Teori Klitgaard menekankan pentingnya memperbaiki ketiga faktor ini dalam rangka mengendalikan korupsi. Salah satu pendekatan yang dianjurkan adalah dengan memperkuat transparansi, akuntabilitas, dan pengawasan dalam sistem pemerintahan serta mengurangi kekuasaan diskresioner yang terlalu besar.

Di samping faktor-faktor yang telah disebutkan sebelumnya, berikut adalah beberapa tambahan faktor yang terkait dengan Teori Klitgaard atau Teori Korupsi Klitgaard:
1.Ketidakseimbangan kekuasaan: Faktor ini menyoroti situasi di mana terdapat ketidakseimbangan kekuasaan antara pihak yang memberikan dan menerima suap atau gratifikasi. Ketidakseimbangan ini dapat mempermudah terjadinya praktik korupsi karena pihak yang memberikan suap memiliki kelebihan kekuasaan dalam transaksi tersebut.
2.Norma sosial: Norma sosial dan budaya juga dapat mempengaruhi tingkat korupsi dalam suatu masyarakat. Jika korupsi dianggap sebagai norma yang diterima atau bahkan dihargai dalam masyarakat, maka praktik korupsi cenderung lebih meluas. Sebaliknya, jika masyarakat memiliki norma yang kuat dalam menolak dan menghukum korupsi, maka tingkat korupsi dapat ditekan.
3.Ketidaktransparan dan kompleksnya proses: Ketidaktransparanan dan kompleksitas proses administrasi atau kebijakan publik dapat memudahkan terjadinya korupsi.
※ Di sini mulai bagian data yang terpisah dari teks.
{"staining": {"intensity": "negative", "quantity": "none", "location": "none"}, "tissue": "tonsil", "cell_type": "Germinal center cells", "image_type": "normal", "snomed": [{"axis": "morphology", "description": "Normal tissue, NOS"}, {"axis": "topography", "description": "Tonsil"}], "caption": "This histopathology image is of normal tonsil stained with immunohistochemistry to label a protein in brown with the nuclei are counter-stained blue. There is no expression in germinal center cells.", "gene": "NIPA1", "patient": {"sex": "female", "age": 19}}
Ketika proses tidak dapat dimengerti dengan mudah oleh masyarakat atau ada celah yang sulit untuk dipantau, hal ini dapat menciptakan ruang bagi praktik korupsi.
4.Ketidakadilan sosial dan ekonomi: Ketidakadilan dalam distribusi kekayaan dan sumber daya dapat menjadi faktor yang mempengaruhi tingkat korupsi. Ketika kesenjangan sosial dan ekonomi yang besar terjadi, individu atau kelompok tertentu mungkin merasa terpinggirkan dan menggunakan praktik korupsi sebagai sarana untuk memperoleh keuntungan pribadi atau memperbaiki situasi mereka.
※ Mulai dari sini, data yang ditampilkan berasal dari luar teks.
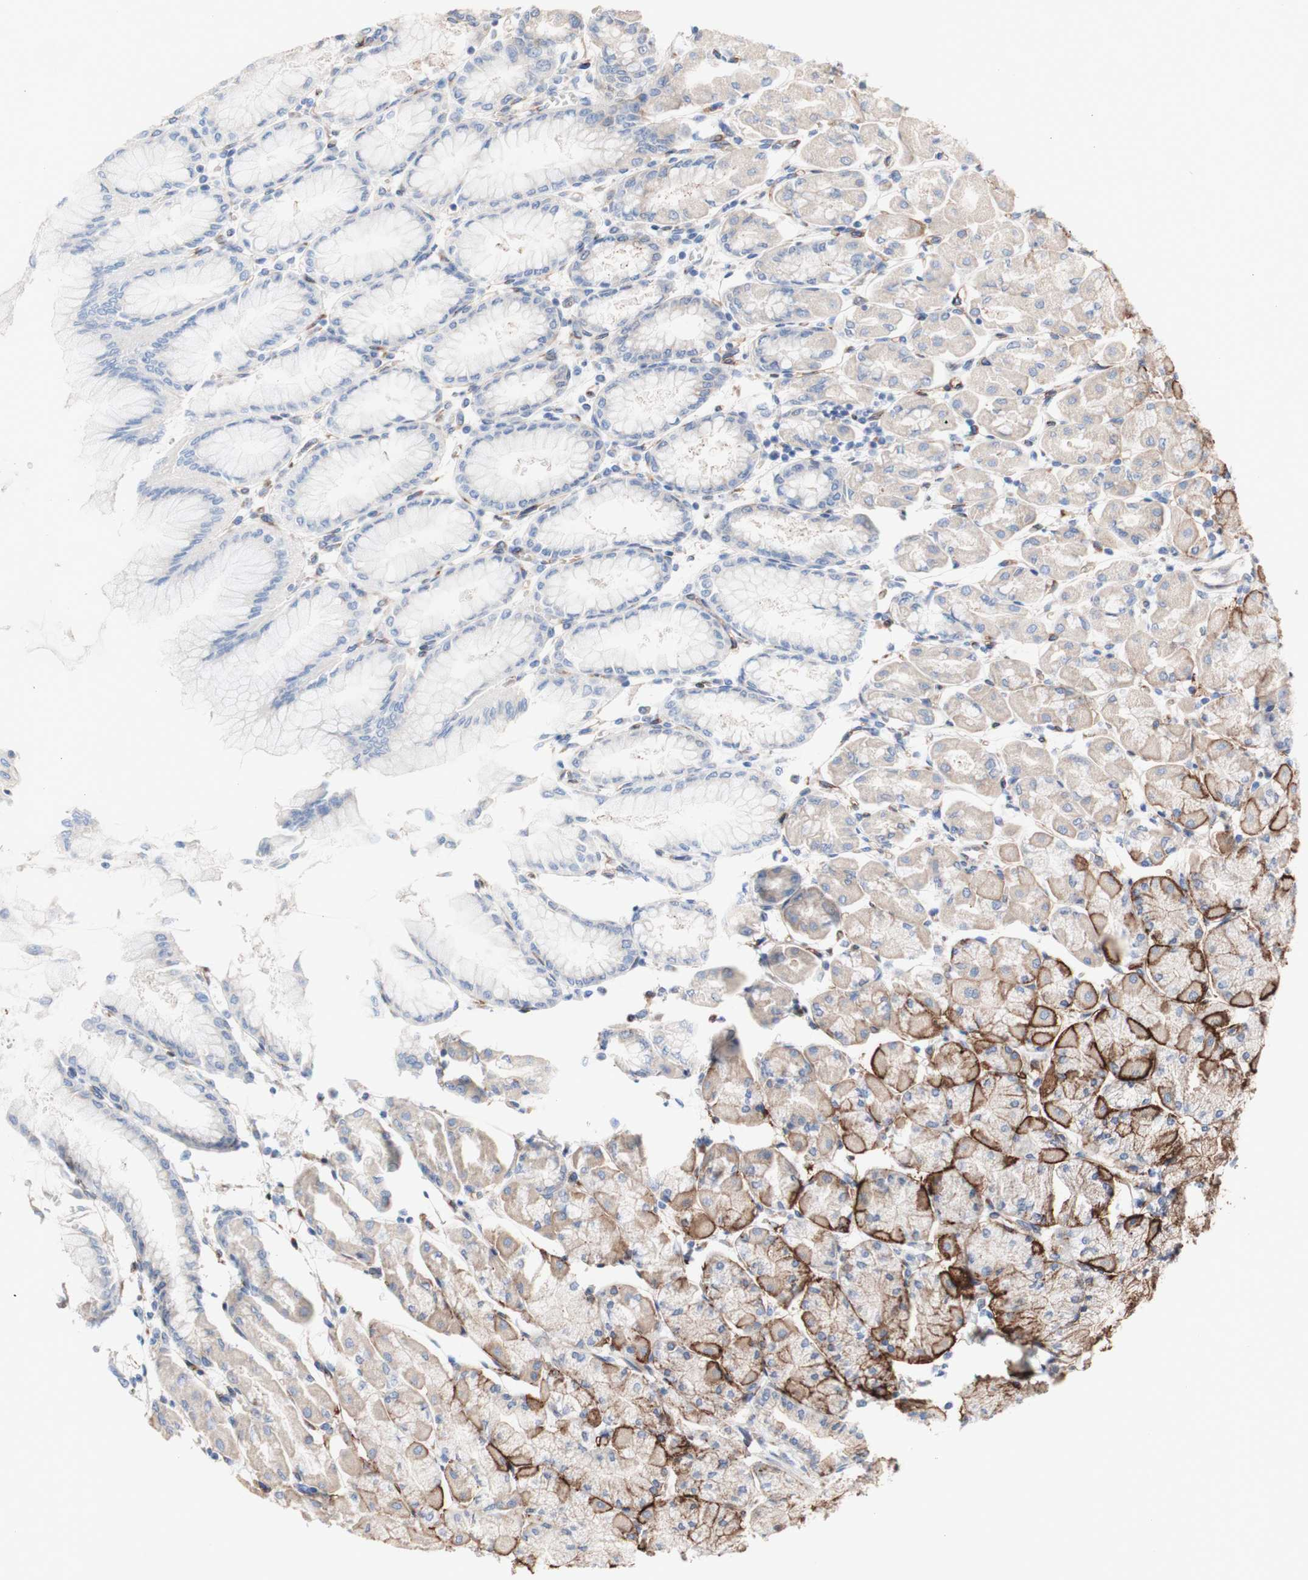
{"staining": {"intensity": "strong", "quantity": "25%-75%", "location": "cytoplasmic/membranous"}, "tissue": "stomach", "cell_type": "Glandular cells", "image_type": "normal", "snomed": [{"axis": "morphology", "description": "Normal tissue, NOS"}, {"axis": "topography", "description": "Stomach, upper"}], "caption": "Immunohistochemical staining of unremarkable stomach exhibits 25%-75% levels of strong cytoplasmic/membranous protein staining in about 25%-75% of glandular cells. (DAB IHC with brightfield microscopy, high magnification).", "gene": "LRIG3", "patient": {"sex": "female", "age": 56}}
Penerapan Teori Klitgaard atau Teori Korupsi Klitgaard dapat dilakukan dengan langkah-langkah berikut:
1.Identifikasi dan analisis faktor-faktor korupsi: Pertama-tama, lakukan identifikasi dan analisis terhadap faktor-faktor korupsi yang relevan dalam konteks yang ingin diteliti atau diperbaiki. Faktor-faktor ini dapat mencakup kekuasaan diskresioner monopoli, rendahnya akuntabilitas, godaan yang tinggi, ketidakseimbangan kekuasaan, norma sosial, ketidaktransparanan, kompleksitas proses, dan ketidakadilan sosial dan ekonomi.
2.Evaluasi kebijakan dan praktik yang ada: Selanjutnya, lakukan evaluasi terhadap kebijakan dan praktik yang ada dalam institusi atau pemerintahan yang relevan. Tinjau sejauh mana faktor-faktor korupsi tersebut hadir dan berperan dalam konteks tersebut. Identifikasi kelemahan atau celah yang mungkin memfasilitasi korupsi.
3.Pengembangan kebijakan dan mekanisme pengendalian: Berdasarkan hasil analisis, pengembangkan kebijakan dan mekanisme pengendalian yang bertujuan untuk mengatasi faktor-faktor korupsi yang diidentifikasi. Misalnya, dapat dilakukan dengan memperkuat pengawasan dan transparansi, meningkatkan akuntabilitas, mengurangi kekuasaan diskresioner yang tidak terkendali, dan meningkatkan integritas institusi.
4.Implementasi kebijakan dan mekanisme pengendalian: Setelah kebijakan dan mekanisme pengendalian dikembangkan, langkah selanjutnya adalah mengimplementasikannya dengan baik. Pastikan ada dukungan yang kuat dari manajemen, pemangku kepentingan, dan sumber daya yang memadai untuk menerapkan kebijakan dan mekanisme tersebut.
5.Evaluasi dan pemantauan: Lakukan evaluasi dan pemantauan secara berkala terhadap implementasi kebijakan dan mekanisme pengendalian. Tinjau apakah langkah-langkah yang diambil efektif dalam mengatasi korupsi dan mengurangi faktor-faktor penyebabnya. Lakukan perbaikan dan penyesuaian jika diperlukan.
6.Mendorong partisipasi dan kesadaran publik: Libatkan masyarakat dan pemangku kepentingan dalam upaya pengendalian korupsi. Tingkatkan kesadaran tentang pentingnya melawan korupsi dan ajak masyarakat untuk berperan aktif dalam mengawasi dan melaporkan praktik korupsi.
7.Kolaborasi antar sektor: Korupsi melibatkan berbagai sektor dan pemangku kepentingan. Mendorong kolaborasi dan kerja sama antara sektor pemerintah, swasta, dan masyarakat sipil dapat memperkuat upaya pengendalian korupsi secara holistik.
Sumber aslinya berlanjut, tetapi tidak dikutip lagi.